• **Liste des activités**:
1/ D'après la notice sur Charles Sajous, quel grade détient-il depuis juin 1870 ?
2/ Présentez sous forme de liste les faits du paragraphe de la notice sur Charles Sajous qui commence par « Né le 13/9/1834 à Bastia ».
3/ Recopiez à l'identique tout le passage de la notice sur Charles Sajous qui va de « Né le 13/9/1834 » jusqu'à « Photo Courthial (Paris) ».

==== Texte étudié ====

Né le 13/9/1834 à Bastia, fils d'officier, Charles Sajous rejoint le 80e régiment d'infanterie comme Sous Lieutenant à sa sorti de l'école de saint Cyr en 1856. Il a fait la campagne d'Italie et a servi en 1867 aux corps d'occupation de Rome (ce qui lui vaut la croix de Mentana).

La guerre de 1870 le trouve Capitaine, grade qu'il détient depuis juin 1870. Durant la bataille du 18/8/1870, il est blessé à l'épaule droite par un eclat d'obus. Ses états de service mentionnenet cependant une contusion légère.

Il finit sa carrière comme Lieutenant Colonel du 40e régiment d'infanterie (entre 1888 et 1892), officier de la Légion d'Honneur.

Il est mort en 1902.

Photo Courthial (Paris)

==== Lignes fournies ====

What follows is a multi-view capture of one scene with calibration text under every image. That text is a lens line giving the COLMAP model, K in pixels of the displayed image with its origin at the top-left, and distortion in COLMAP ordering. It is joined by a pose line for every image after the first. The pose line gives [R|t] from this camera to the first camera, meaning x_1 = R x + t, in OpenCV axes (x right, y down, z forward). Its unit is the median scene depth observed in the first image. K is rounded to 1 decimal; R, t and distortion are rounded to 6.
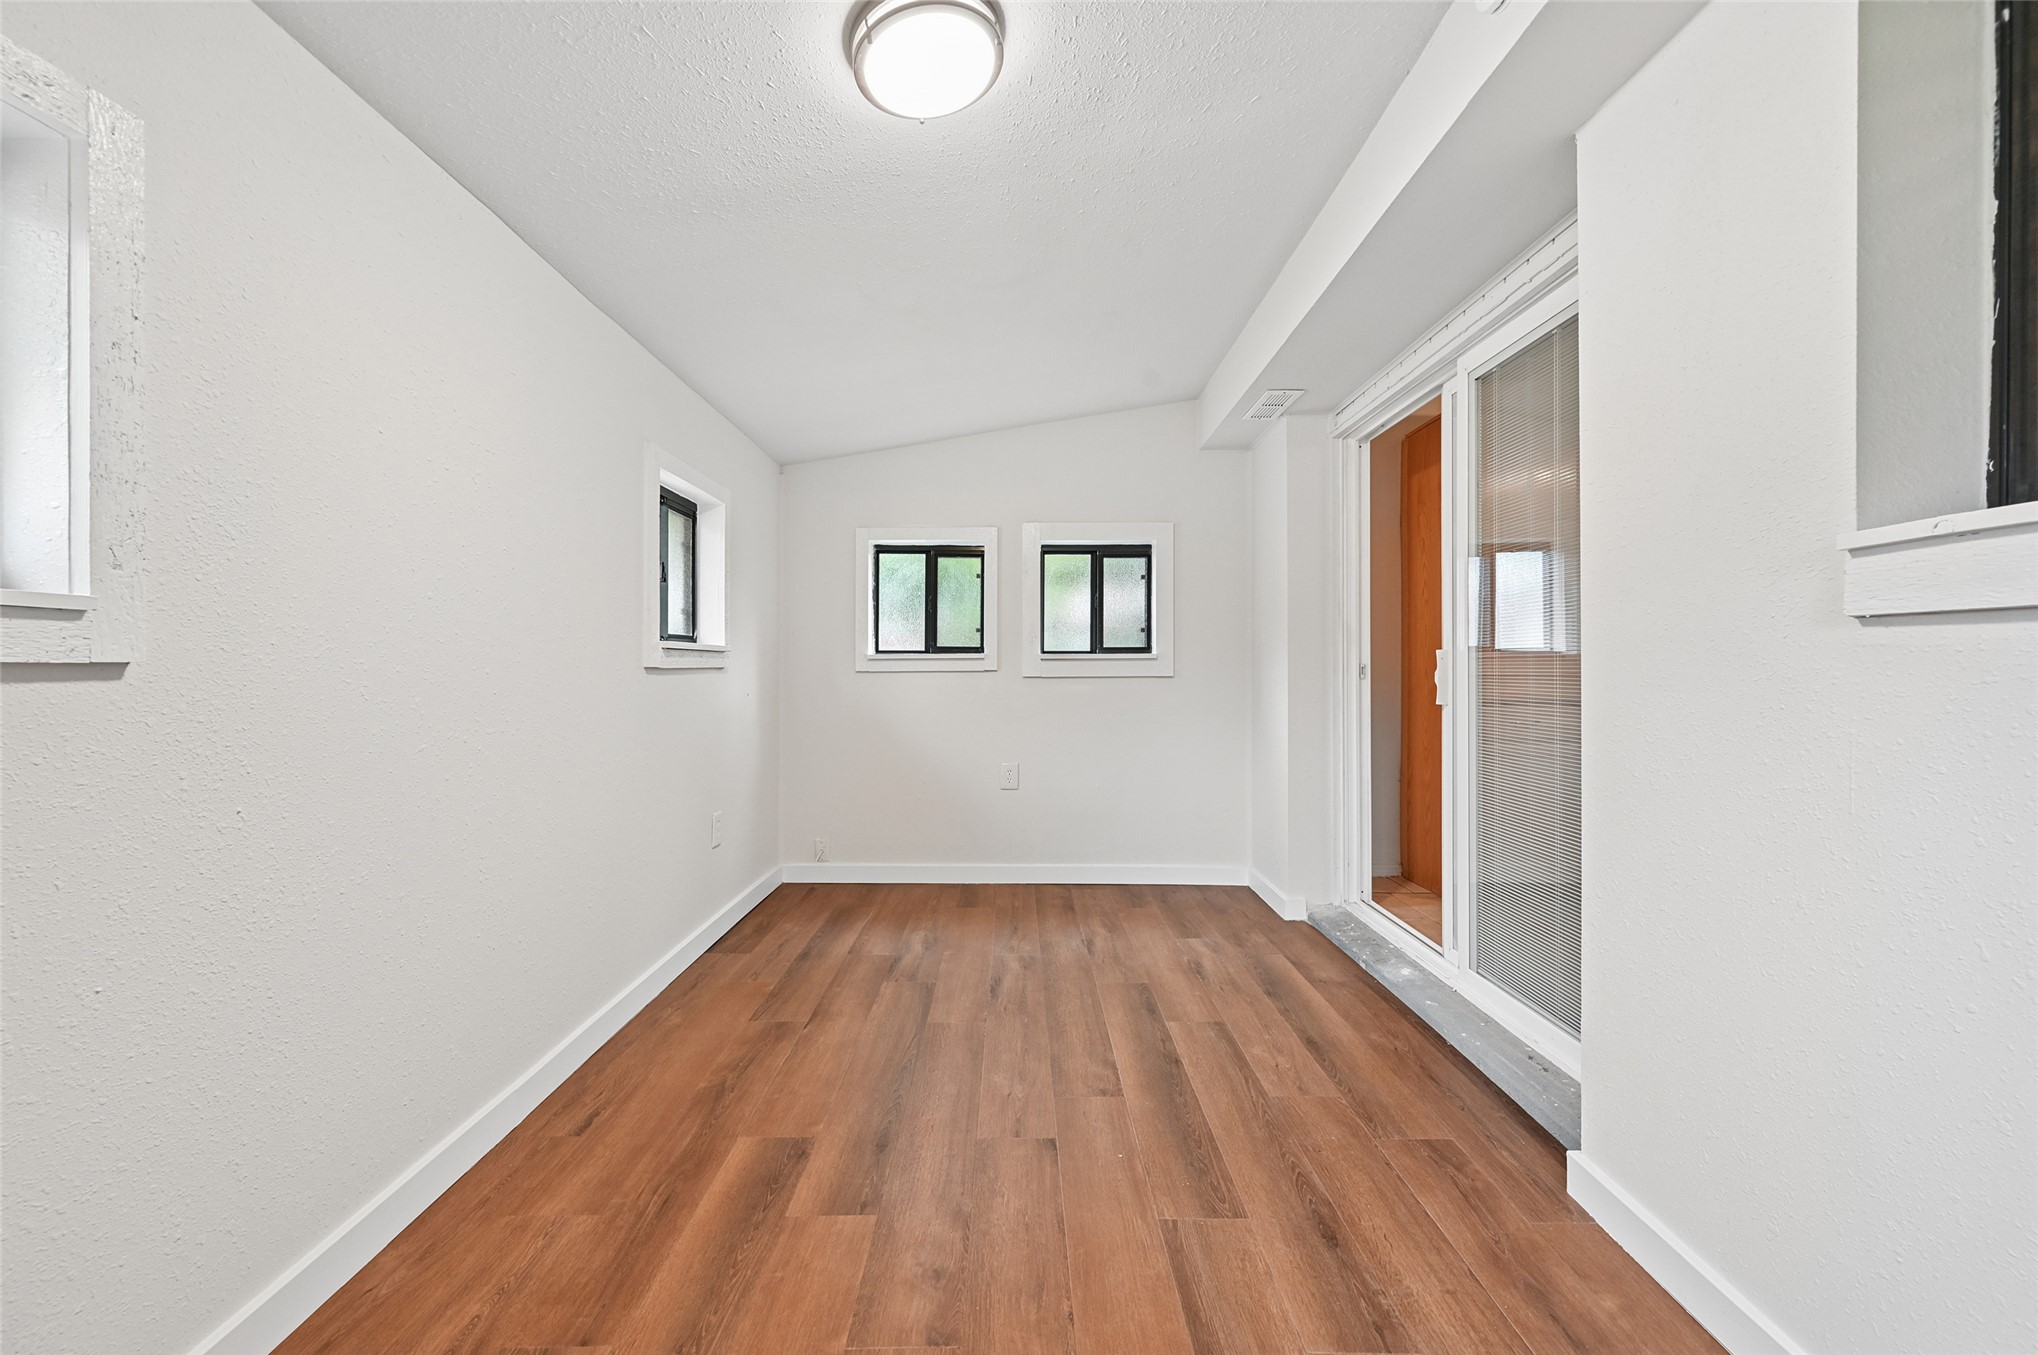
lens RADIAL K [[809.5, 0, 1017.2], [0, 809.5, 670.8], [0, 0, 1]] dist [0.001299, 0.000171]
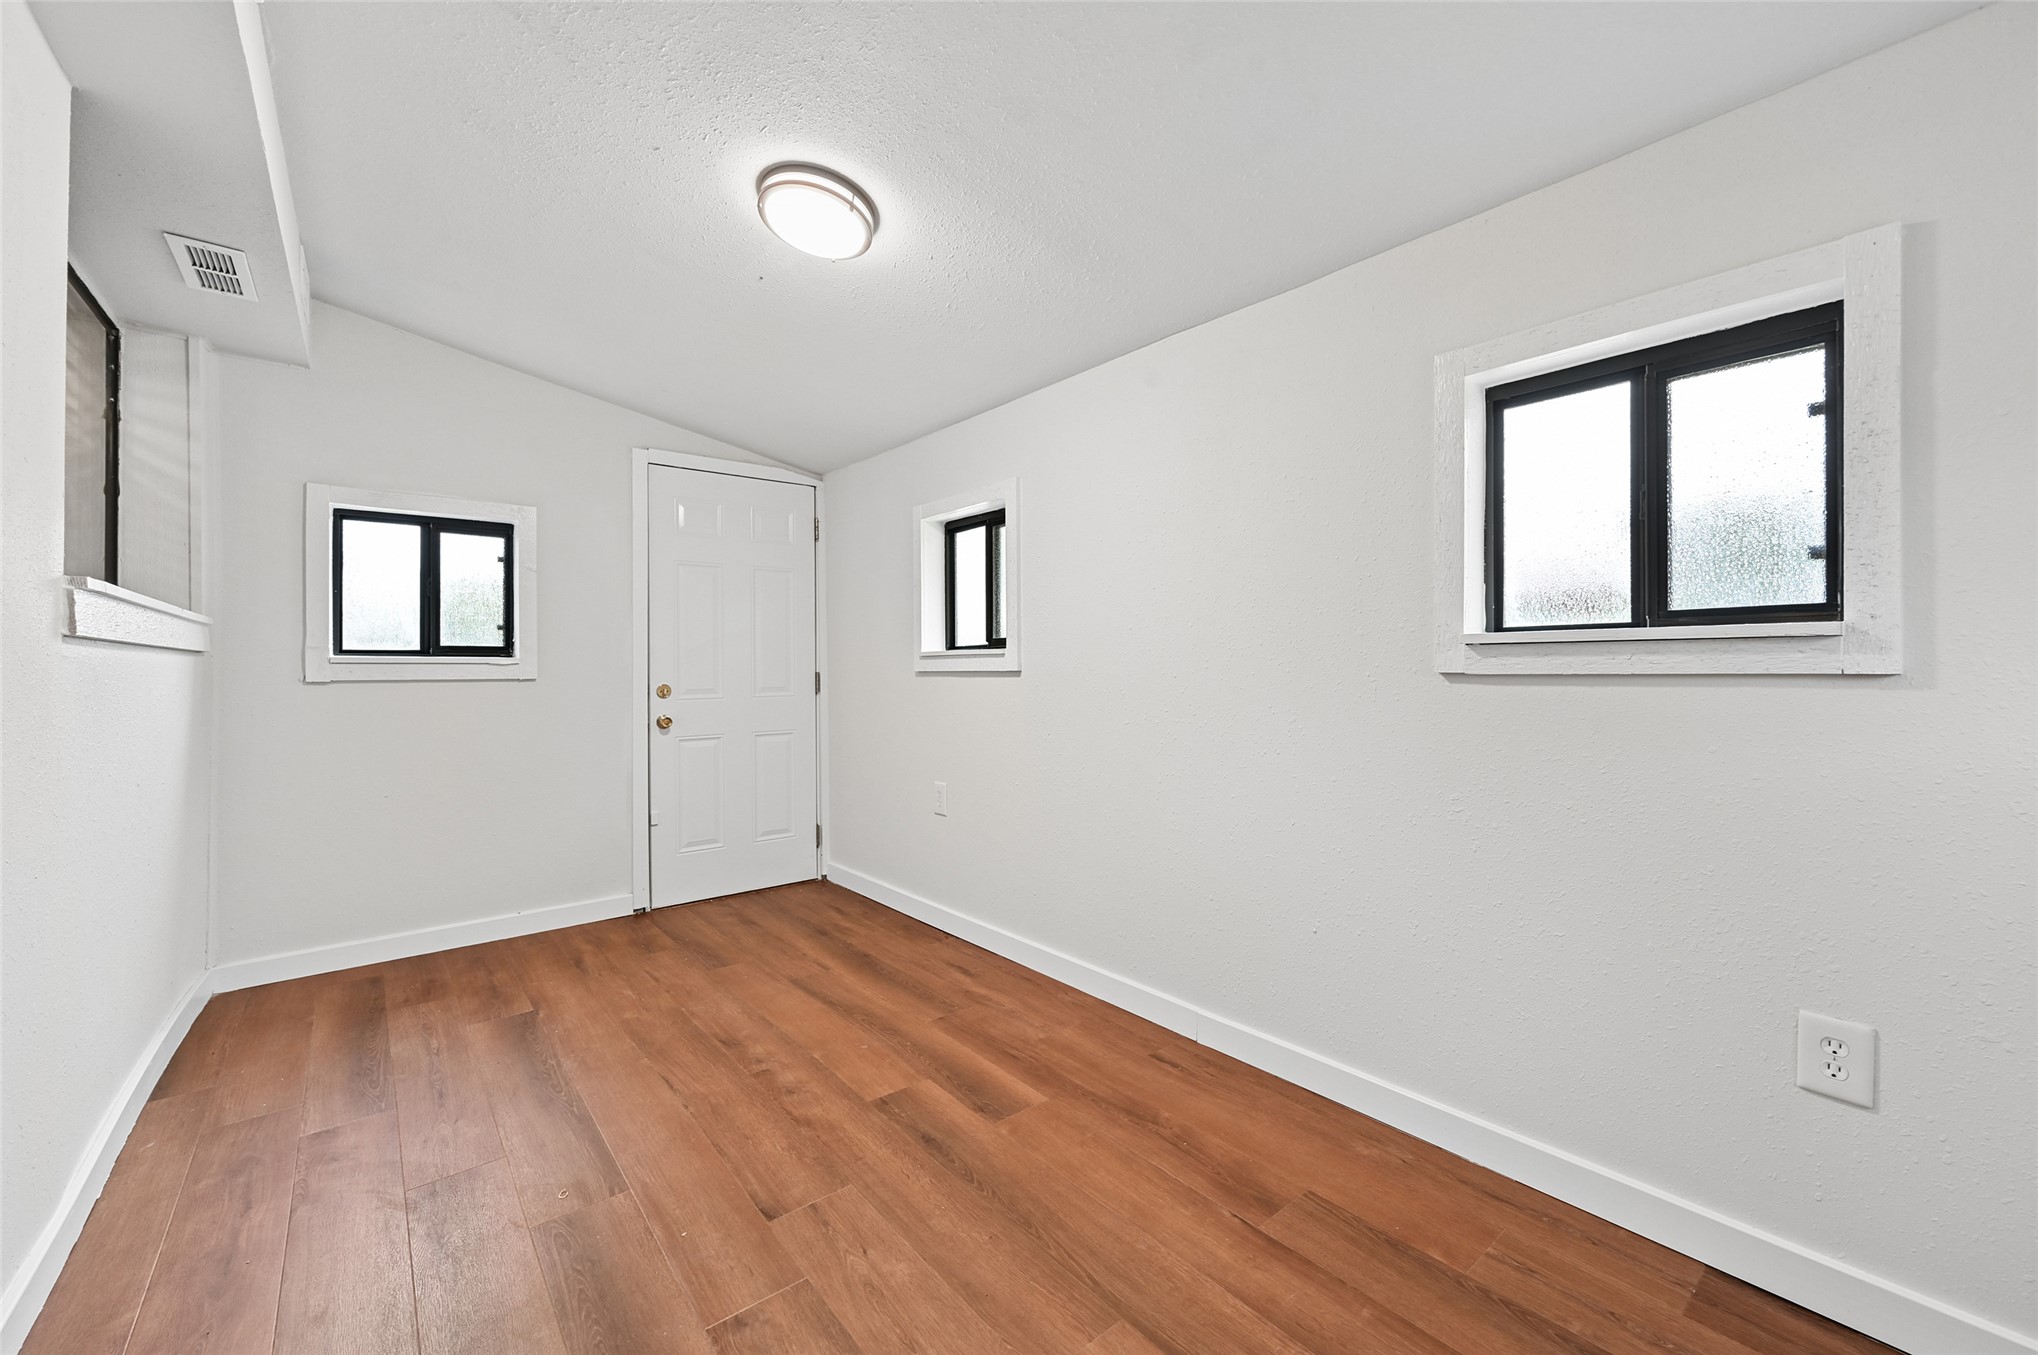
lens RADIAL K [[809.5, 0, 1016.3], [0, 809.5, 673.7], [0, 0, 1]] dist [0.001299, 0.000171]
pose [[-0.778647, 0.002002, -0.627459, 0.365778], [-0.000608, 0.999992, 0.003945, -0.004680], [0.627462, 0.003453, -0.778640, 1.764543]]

====
==== Lignes fournies ====

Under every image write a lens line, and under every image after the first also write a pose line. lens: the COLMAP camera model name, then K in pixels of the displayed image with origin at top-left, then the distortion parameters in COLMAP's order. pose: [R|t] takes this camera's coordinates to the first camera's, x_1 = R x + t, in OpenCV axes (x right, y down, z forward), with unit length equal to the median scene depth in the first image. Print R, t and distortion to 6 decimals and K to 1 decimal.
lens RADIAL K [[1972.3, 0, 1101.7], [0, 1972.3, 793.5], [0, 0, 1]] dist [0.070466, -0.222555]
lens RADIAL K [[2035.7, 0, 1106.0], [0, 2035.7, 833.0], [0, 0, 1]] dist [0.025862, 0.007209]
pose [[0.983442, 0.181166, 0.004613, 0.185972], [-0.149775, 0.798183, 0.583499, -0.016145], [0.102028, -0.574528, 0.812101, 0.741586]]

====

• **Corrigé des exercices**:
1/ Capitaine.

2/
- Né le 13/9/1834 à Bastia, fils d'officier.
- Sorti de l'école de Saint-Cyr en 1856, il rejoint le 80e régiment d'infanterie comme sous-lieutenant.
- Il fait la campagne d'Italie.
- En 1867, il sert aux corps d'occupation de Rome, ce qui lui vaut la croix de Mentana.

3/
Né le 13/9/1834 à Bastia, fils d'officier, Charles Sajous rejoint le 80e régiment d'infanterie comme Sous Lieutenant à sa sorti de l'école de saint Cyr en 1856. Il a fait la campagne d'Italie et a servi en 1867 aux corps d'occupation de Rome (ce qui lui vaut la croix de Mentana).

La guerre de 1870 le trouve Capitaine, grade qu'il détient depuis juin 1870. Durant la bataille du 18/8/1870, il est blessé à l'épaule droite par un eclat d'obus. Ses états de service mentionnenet cependant une contusion légère.

Il finit sa carrière comme Lieutenant Colonel du 40e régiment d'infanterie (entre 1888 et 1892), officier de la Légion d'Honneur.

Il est mort en 1902.

Photo Courthial (Paris)